For all that, though, the Lenovo Legion Duel 2’s custom software is a little more reserved than the Nubia Redmagic 6S Pro’s. There are none of the latter’s vomit-inducing home screen widgets, nor do you have to put up with a baffling secondary web browser.

There’s the obligatory gaming interface app, here called Legion Realm, which offers quick access to games and game-related settings from the home screen. When in games, you can drag down to check out your ping or FPS, see how hard the CPU and GPU are working, bind controls to those physical trigger buttons, and more.

I did pick up on one or two bugs, which also isn’t uncommon on gaming phones. Aside from the intermittent focusing issue in the camera (more on that in a moment), I experienced a weird one-off glitch where activating the auto-brightness toggle reduced the brightness to almost nothing, making it temporarily impossible to see the screen outside.

Lenovo Legion Duel 2 review: Cameras

With precious resources spent on things like advanced cooling systems and bespoke gaming buttons, gaming phones don’t tend to have great cameras and the Lenovo Legion Duel 2 is sadly no different.

You have to hand Lenovo props for not attempting to give the impression of something more here. There’s no superfluous depth or macro sensor covering up for the lack of a telephoto lens. Rather, you get a 64MP (f/1.9) wide sensor and a 16MP (f/2.2) ultra-wide sensor with a 123-degree field of view.

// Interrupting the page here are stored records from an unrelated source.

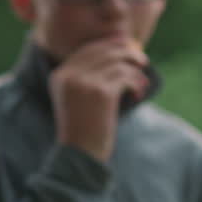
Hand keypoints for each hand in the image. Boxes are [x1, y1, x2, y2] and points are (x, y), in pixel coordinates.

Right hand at [49, 35, 148, 161]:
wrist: (80, 156)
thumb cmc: (84, 129)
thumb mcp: (80, 99)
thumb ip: (91, 76)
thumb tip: (121, 47)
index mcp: (59, 75)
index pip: (88, 49)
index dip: (110, 45)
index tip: (128, 47)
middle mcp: (69, 75)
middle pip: (104, 51)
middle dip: (127, 53)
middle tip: (143, 62)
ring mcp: (83, 82)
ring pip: (118, 63)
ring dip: (135, 72)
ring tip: (141, 84)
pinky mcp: (100, 93)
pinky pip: (126, 77)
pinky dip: (136, 84)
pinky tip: (137, 95)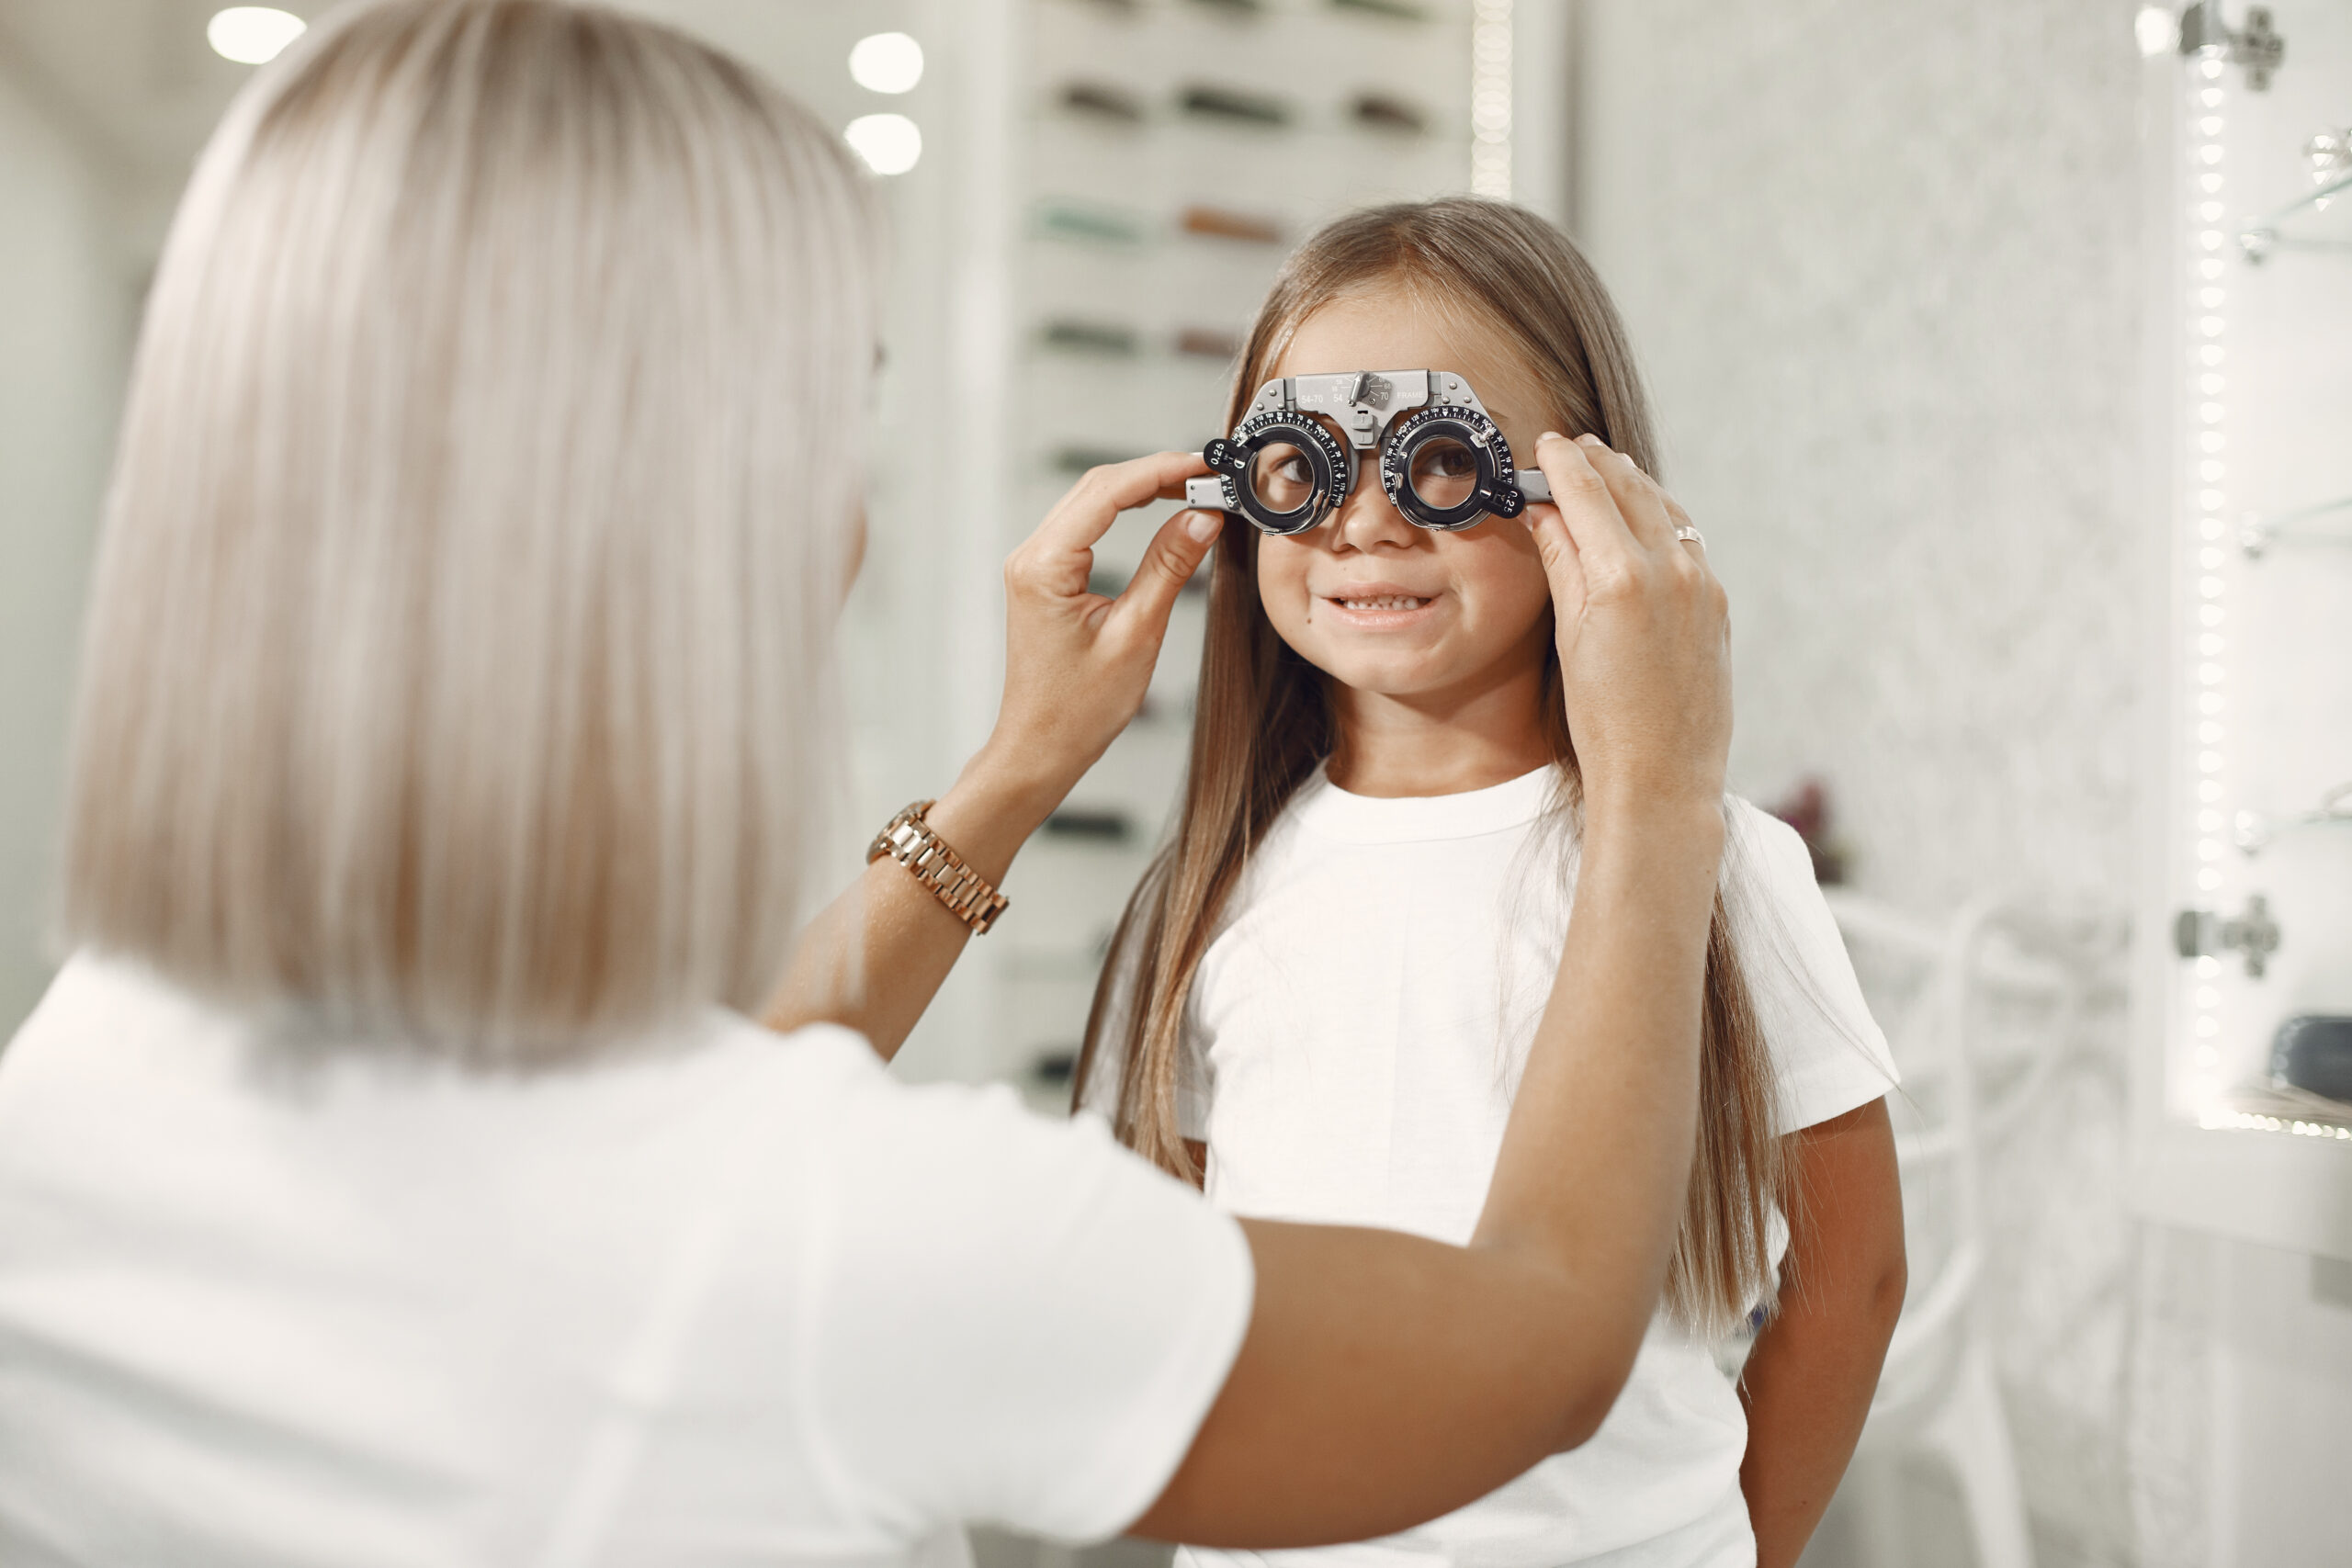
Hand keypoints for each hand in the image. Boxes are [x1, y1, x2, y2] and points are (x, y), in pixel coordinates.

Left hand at [973, 451, 1221, 820]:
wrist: (1040, 748)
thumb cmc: (1078, 709)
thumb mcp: (1136, 635)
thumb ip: (1168, 568)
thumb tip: (1202, 517)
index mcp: (1044, 567)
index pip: (1108, 492)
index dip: (1161, 471)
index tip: (1204, 465)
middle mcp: (1031, 557)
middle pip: (1097, 486)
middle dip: (1155, 473)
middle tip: (1209, 474)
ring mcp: (1034, 565)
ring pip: (1091, 500)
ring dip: (1142, 489)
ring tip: (1194, 488)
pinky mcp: (1044, 577)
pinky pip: (1086, 525)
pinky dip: (1124, 511)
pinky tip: (1159, 510)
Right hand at [1521, 433, 1730, 818]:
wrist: (1663, 777)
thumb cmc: (1604, 721)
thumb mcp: (1569, 635)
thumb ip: (1562, 561)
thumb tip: (1544, 510)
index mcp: (1623, 576)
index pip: (1586, 492)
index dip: (1562, 462)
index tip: (1545, 443)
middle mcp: (1670, 569)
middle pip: (1628, 489)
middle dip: (1596, 464)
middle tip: (1569, 448)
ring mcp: (1700, 583)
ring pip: (1662, 508)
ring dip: (1629, 484)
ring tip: (1603, 470)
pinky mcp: (1716, 602)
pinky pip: (1685, 538)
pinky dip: (1657, 517)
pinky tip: (1640, 519)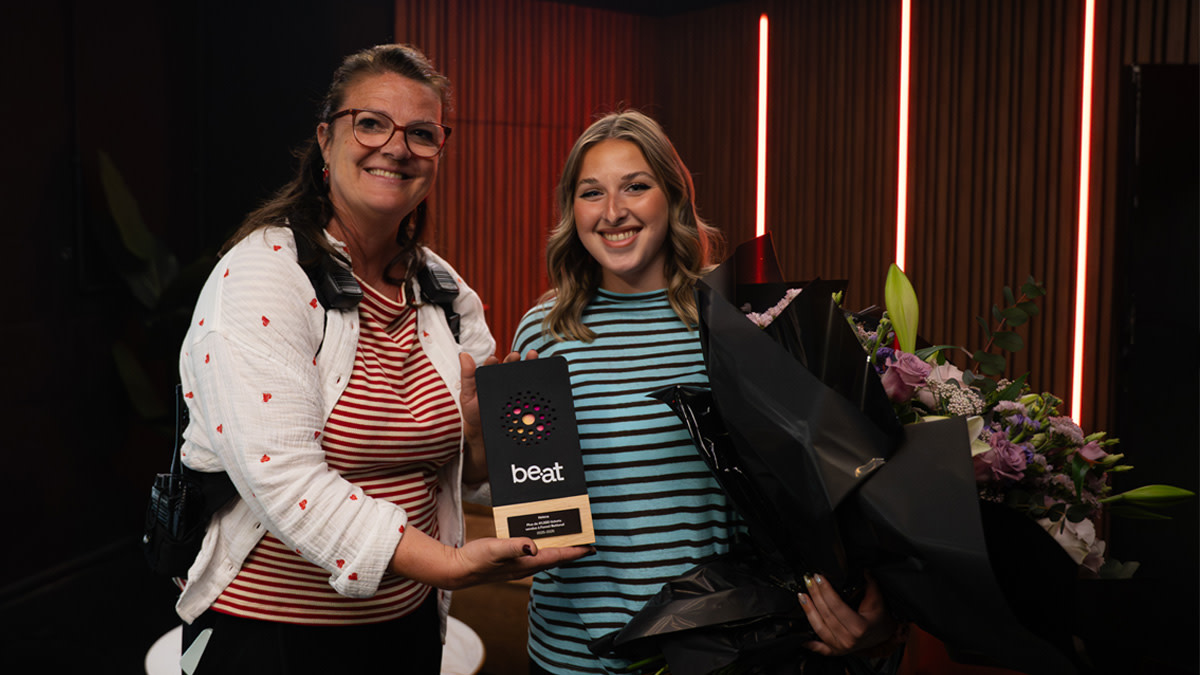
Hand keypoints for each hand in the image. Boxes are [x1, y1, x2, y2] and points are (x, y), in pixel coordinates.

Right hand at [391, 524, 589, 589]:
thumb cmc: (477, 560)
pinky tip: (540, 539)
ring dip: (558, 548)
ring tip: (569, 538)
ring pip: (546, 556)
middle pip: (556, 557)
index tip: (591, 547)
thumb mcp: (495, 548)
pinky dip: (542, 546)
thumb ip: (515, 546)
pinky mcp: (512, 562)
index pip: (558, 557)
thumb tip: (534, 546)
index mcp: (527, 563)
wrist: (459, 569)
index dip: (576, 551)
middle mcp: (526, 566)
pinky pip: (533, 554)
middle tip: (586, 540)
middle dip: (571, 550)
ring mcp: (519, 565)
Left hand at [460, 350, 536, 448]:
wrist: (484, 434)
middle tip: (515, 355)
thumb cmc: (474, 414)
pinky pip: (531, 391)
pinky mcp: (523, 401)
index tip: (493, 359)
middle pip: (510, 367)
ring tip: (532, 356)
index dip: (494, 361)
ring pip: (523, 375)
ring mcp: (514, 392)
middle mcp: (503, 382)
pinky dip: (537, 382)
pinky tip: (541, 376)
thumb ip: (467, 376)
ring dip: (529, 364)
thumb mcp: (467, 396)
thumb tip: (464, 356)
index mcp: (489, 378)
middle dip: (514, 359)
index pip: (493, 366)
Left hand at [798, 571, 901, 656]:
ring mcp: (841, 647)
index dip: (826, 590)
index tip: (818, 578)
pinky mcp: (837, 651)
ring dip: (808, 611)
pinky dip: (811, 643)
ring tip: (802, 597)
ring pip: (819, 628)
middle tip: (808, 581)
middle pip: (826, 614)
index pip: (837, 605)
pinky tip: (802, 638)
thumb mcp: (878, 600)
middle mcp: (849, 639)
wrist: (882, 635)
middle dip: (815, 595)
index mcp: (860, 627)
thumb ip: (871, 584)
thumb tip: (864, 570)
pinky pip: (821, 648)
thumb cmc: (879, 618)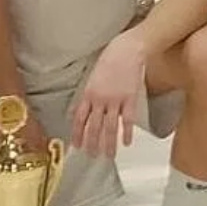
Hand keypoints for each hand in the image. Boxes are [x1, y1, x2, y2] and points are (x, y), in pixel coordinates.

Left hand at [71, 31, 146, 158]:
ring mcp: (115, 100)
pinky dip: (127, 133)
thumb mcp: (92, 76)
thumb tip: (79, 111)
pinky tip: (127, 142)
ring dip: (108, 143)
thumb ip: (87, 95)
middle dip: (91, 143)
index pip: (79, 119)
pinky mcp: (130, 99)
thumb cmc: (110, 59)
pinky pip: (128, 120)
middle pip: (94, 126)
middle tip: (91, 156)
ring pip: (110, 127)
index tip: (76, 146)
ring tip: (108, 156)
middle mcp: (100, 99)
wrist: (127, 49)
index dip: (77, 134)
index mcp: (89, 93)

Admirable lack of obfuscation aside, this camera system still isn’t particularly great at taking pictures – at least for the money you’re spending. You’ll get perfectly passable shots in good lighting, with some appropriately vibrant colour choices from the built-in AI assistant when shooting things like flowers or food. But there was nothing during my time with the phone that stood out as particularly impressive.

More worryingly, I found that the Legion Duel 2’s main camera would quite often fail to focus on the subject properly, both in low and decent lighting. I was surprised to find a number of downright blurry shots among the 40-odd I took during my testing. Whether this was a bug or a hardware issue I can’t be certain.

There’s no OIS to be found here either, and even when you activate the manual Night mode, the Lenovo Legion Duel 2 isn’t the phone you want in your pocket when the lights drop. The 16MP ultra-wide fails to match the main sensor on sharpness or tone, with a soft, hazy look to everything I shot.

You might expect the selfie camera to be a little more accomplished than it is, given its 44MP resolution and eye-catching pop-up lens. But in my experience, the phone’s selfies lack detail, blow out highlights, and smudge skin tones to a distracting degree.

Lenovo Legion Duel 2 review: Verdict

The Lenovo Legion Duel 2 is a fine gaming phone with a laser-like focus on giving you a premium gaming experience. Its landscape-weighted design makes it uniquely suited to extended gaming sessions, as does its dual charging system, and it’s just about as powerful and fluid as they come.

It does compromise on a number of everyday concerns in order to attain gaming mastery at an acceptable price, however. This is one of the most unwieldy phones I’ve ever used, at least in portrait usage, while the camera barely competes with the better mid-priced phones on the market.

All in all, the Nubia Redmagic 6S Pro matches or even beats the Lenovo Legion Duel 2 in most of the ways that will count to gamers, with a more compact design and a much lower price. It remains our Best Buy pick for avid gamers, though the Lenovo Legion Duel 2’s ‘go big or go home’ approach makes it well worth considering as a more expansive gaming alternative.